Exercise requirements >> Among the lines below, the one containing "Drag words_on_stream and" opens the range and the one containing "Select Moviedle.asset, locate" closes it. Print that range exactly, without the pictures.

Data listing >>
Segment Open

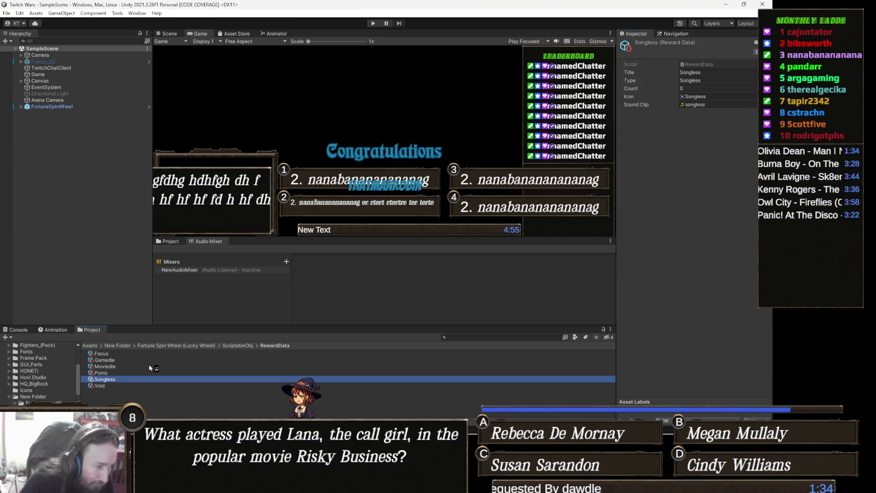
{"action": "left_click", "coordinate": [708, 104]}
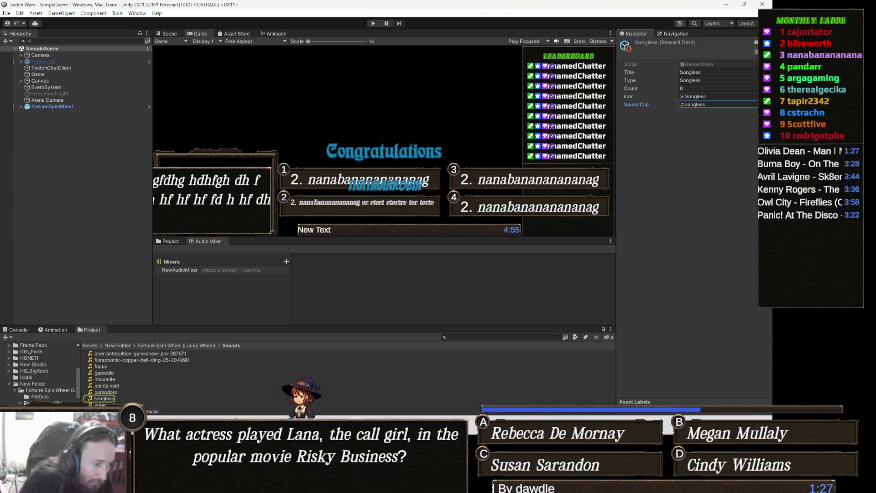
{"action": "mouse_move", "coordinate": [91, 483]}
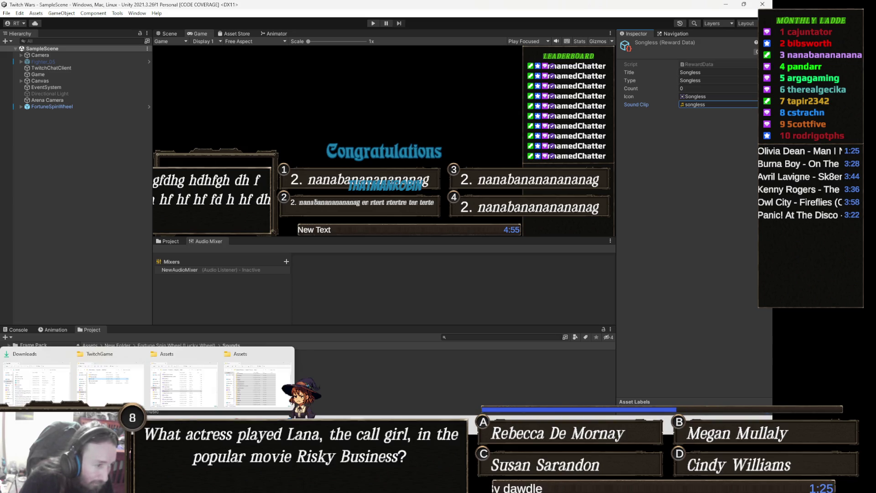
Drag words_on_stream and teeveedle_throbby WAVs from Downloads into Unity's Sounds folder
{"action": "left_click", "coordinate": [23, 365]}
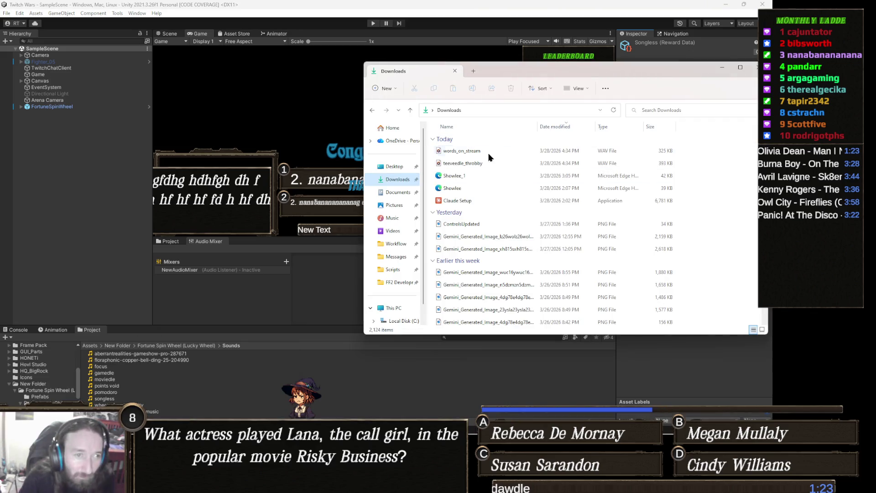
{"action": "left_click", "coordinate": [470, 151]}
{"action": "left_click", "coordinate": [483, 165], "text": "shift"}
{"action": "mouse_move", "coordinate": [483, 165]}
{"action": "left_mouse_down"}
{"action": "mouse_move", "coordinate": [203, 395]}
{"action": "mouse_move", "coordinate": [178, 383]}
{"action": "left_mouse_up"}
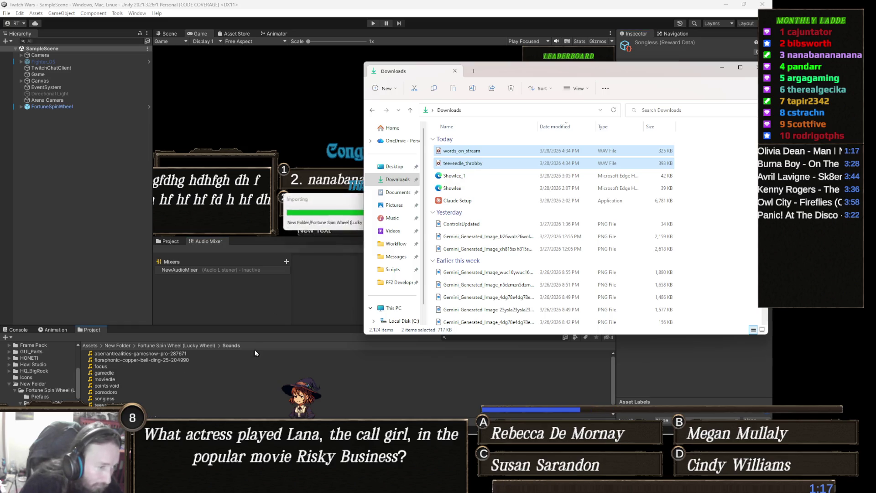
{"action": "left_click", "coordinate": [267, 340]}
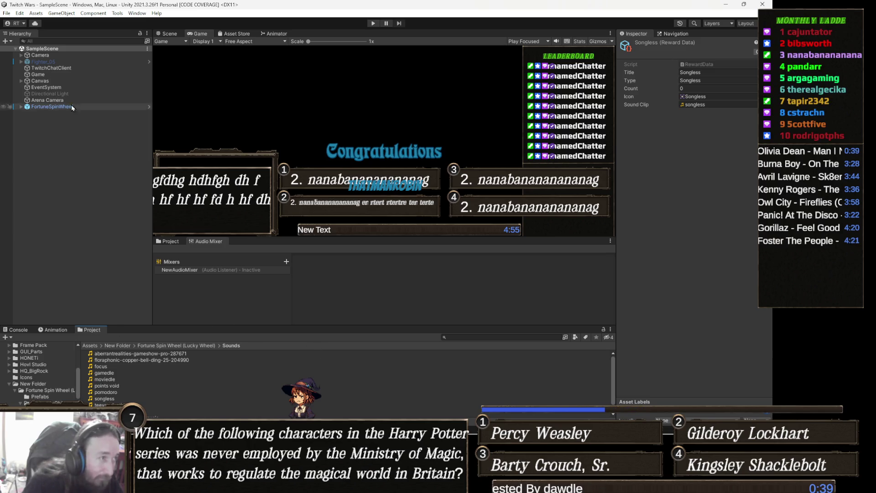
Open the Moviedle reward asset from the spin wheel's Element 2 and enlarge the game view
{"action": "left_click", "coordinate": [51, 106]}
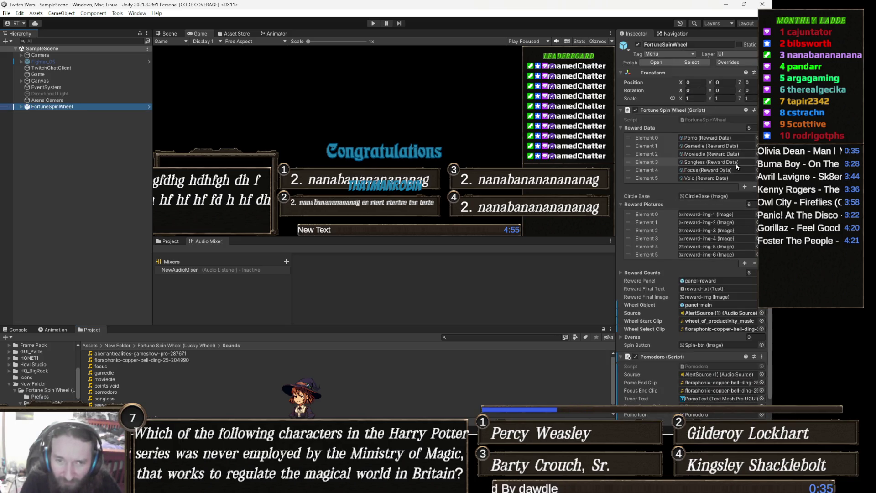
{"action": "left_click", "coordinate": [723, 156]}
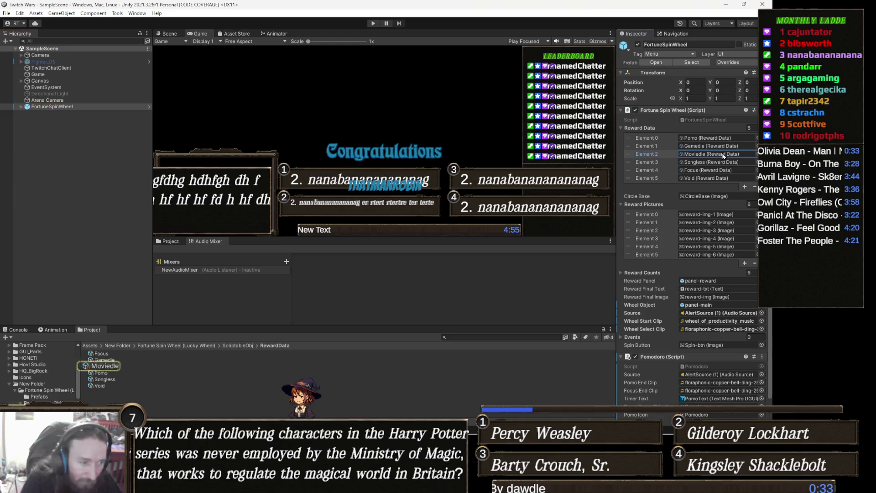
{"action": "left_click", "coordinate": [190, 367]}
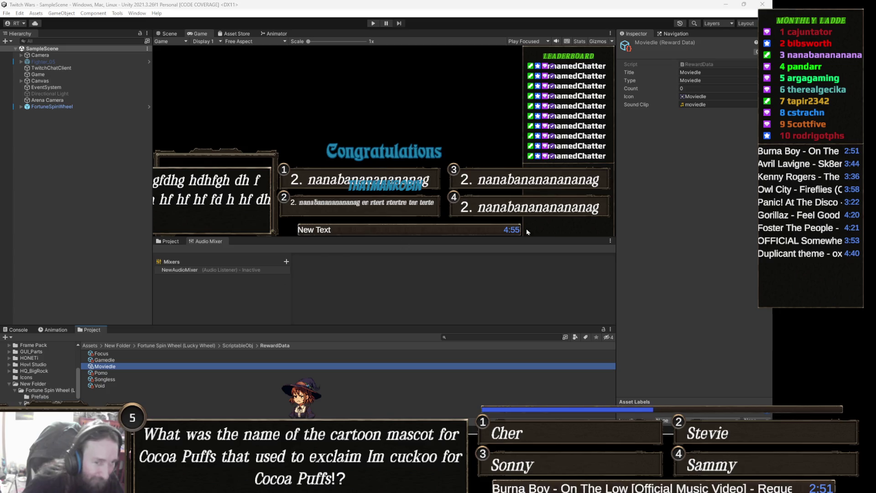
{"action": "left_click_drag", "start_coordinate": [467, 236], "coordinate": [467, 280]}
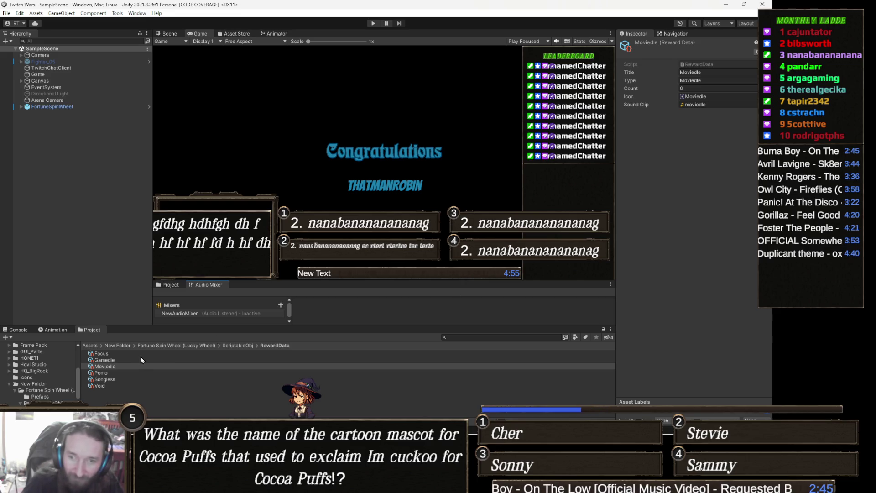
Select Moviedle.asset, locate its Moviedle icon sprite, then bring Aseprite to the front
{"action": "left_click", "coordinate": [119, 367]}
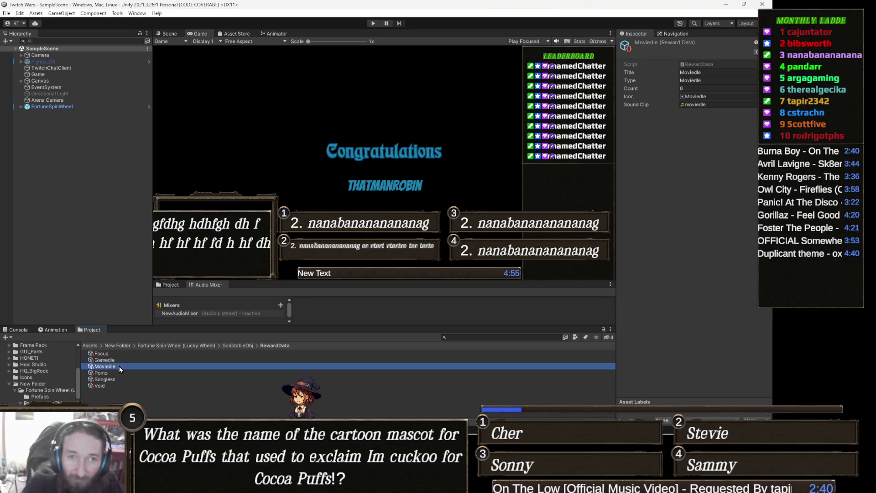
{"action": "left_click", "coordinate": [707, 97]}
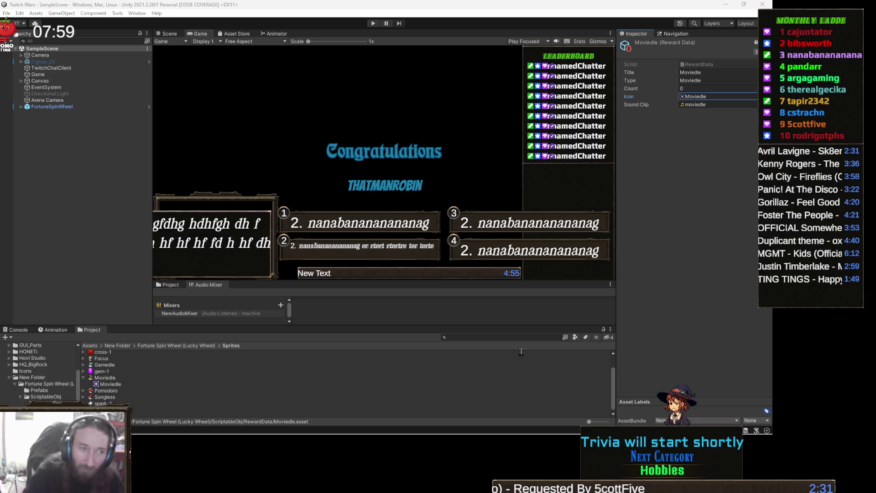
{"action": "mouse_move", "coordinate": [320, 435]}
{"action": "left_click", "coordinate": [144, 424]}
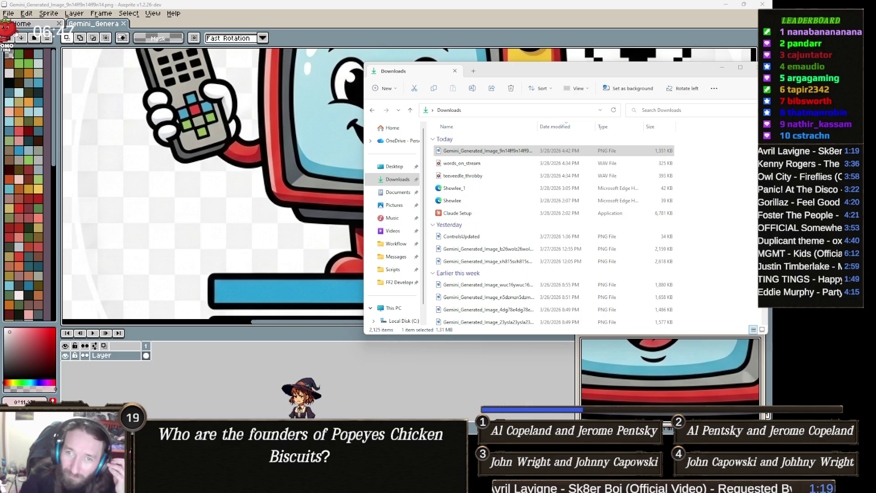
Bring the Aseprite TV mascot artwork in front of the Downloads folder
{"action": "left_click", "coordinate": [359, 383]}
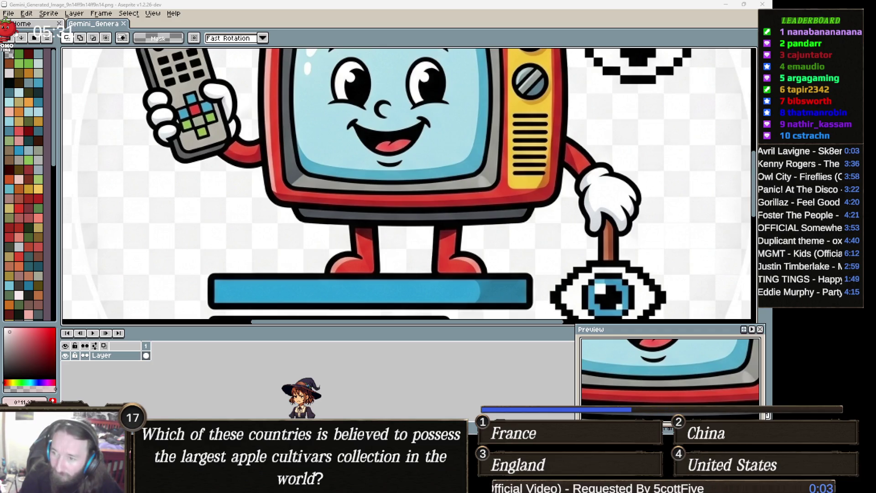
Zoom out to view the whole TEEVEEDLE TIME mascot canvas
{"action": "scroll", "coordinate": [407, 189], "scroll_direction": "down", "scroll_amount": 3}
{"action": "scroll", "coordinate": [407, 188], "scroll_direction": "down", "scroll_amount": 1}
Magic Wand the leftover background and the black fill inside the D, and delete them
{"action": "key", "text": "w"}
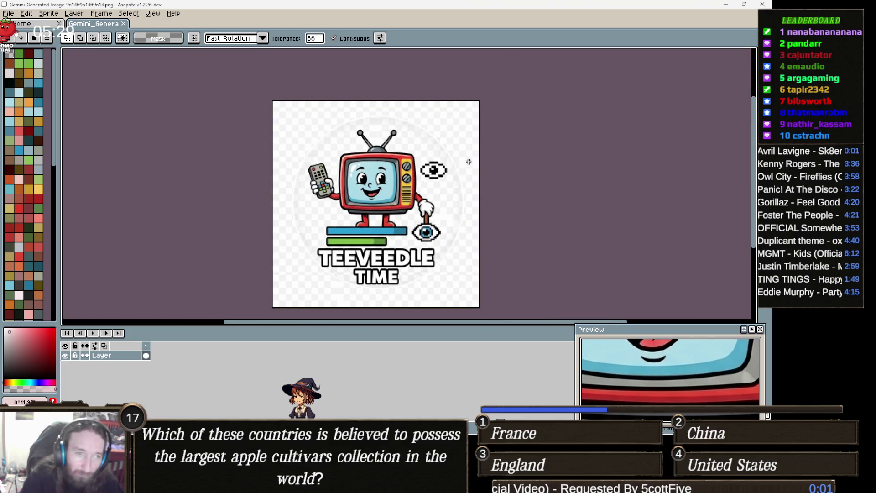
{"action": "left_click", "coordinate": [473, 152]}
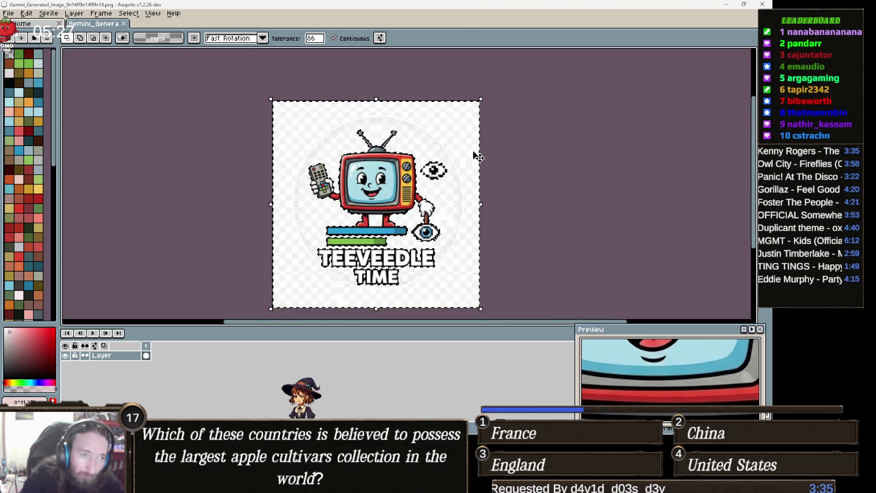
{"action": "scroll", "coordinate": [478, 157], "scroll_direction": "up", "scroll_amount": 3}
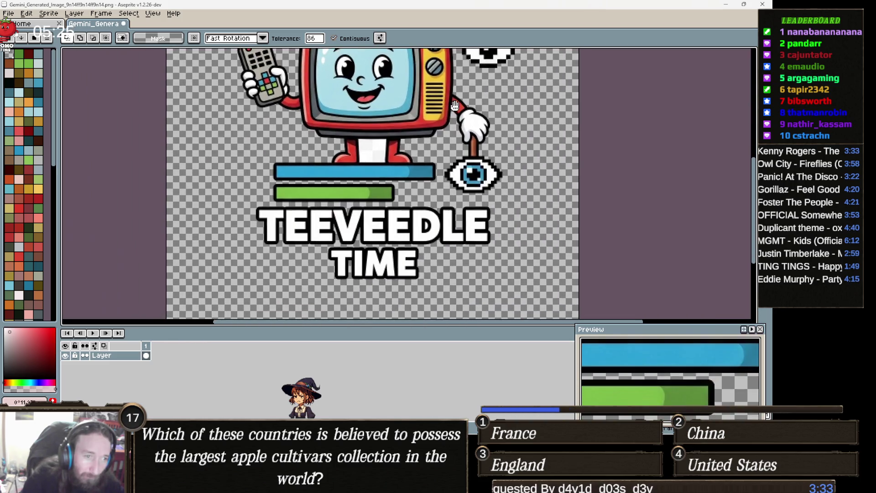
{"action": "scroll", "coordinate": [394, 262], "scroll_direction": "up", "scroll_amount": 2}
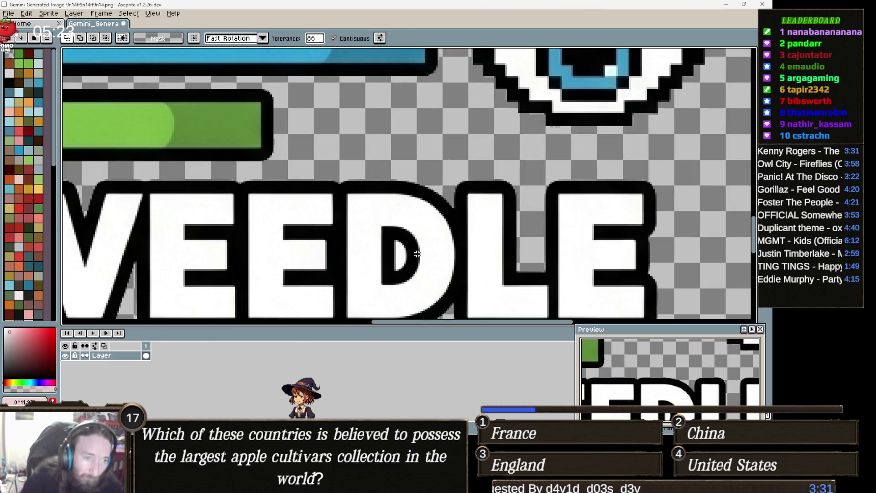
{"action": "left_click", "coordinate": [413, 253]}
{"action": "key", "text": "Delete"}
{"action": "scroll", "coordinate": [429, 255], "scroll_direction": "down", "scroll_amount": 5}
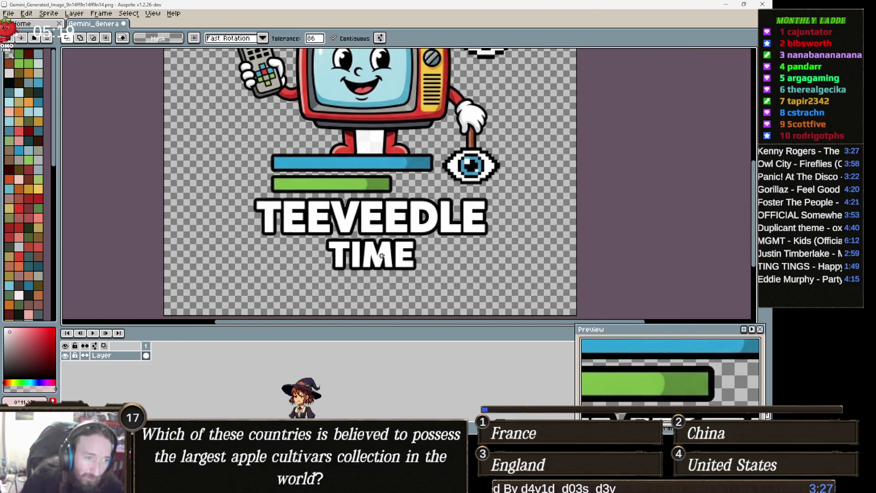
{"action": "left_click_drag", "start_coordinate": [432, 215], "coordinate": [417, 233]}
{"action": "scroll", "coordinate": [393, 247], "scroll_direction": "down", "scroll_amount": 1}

Segment Closed

Written response >>
Drag words_on_stream and teeveedle_throbby WAVs from Downloads into Unity's Sounds folder
{"action": "left_click", "coordinate": [23, 365]}
{"action": "left_click", "coordinate": [470, 151]}
{"action": "left_click", "coordinate": [483, 165], "text": "shift"}
{"action": "mouse_move", "coordinate": [483, 165]}
{"action": "left_mouse_down"}
{"action": "mouse_move", "coordinate": [203, 395]}
{"action": "mouse_move", "coordinate": [178, 383]}
{"action": "left_mouse_up"}
{"action": "left_click", "coordinate": [267, 340]}
Open the Moviedle reward asset from the spin wheel's Element 2 and enlarge the game view
{"action": "left_click", "coordinate": [51, 106]}
{"action": "left_click", "coordinate": [723, 156]}
{"action": "left_click", "coordinate": [190, 367]}
{"action": "left_click_drag", "start_coordinate": [467, 236], "coordinate": [467, 280]}
Select Moviedle.asset, locate its Moviedle icon sprite, then bring Aseprite to the front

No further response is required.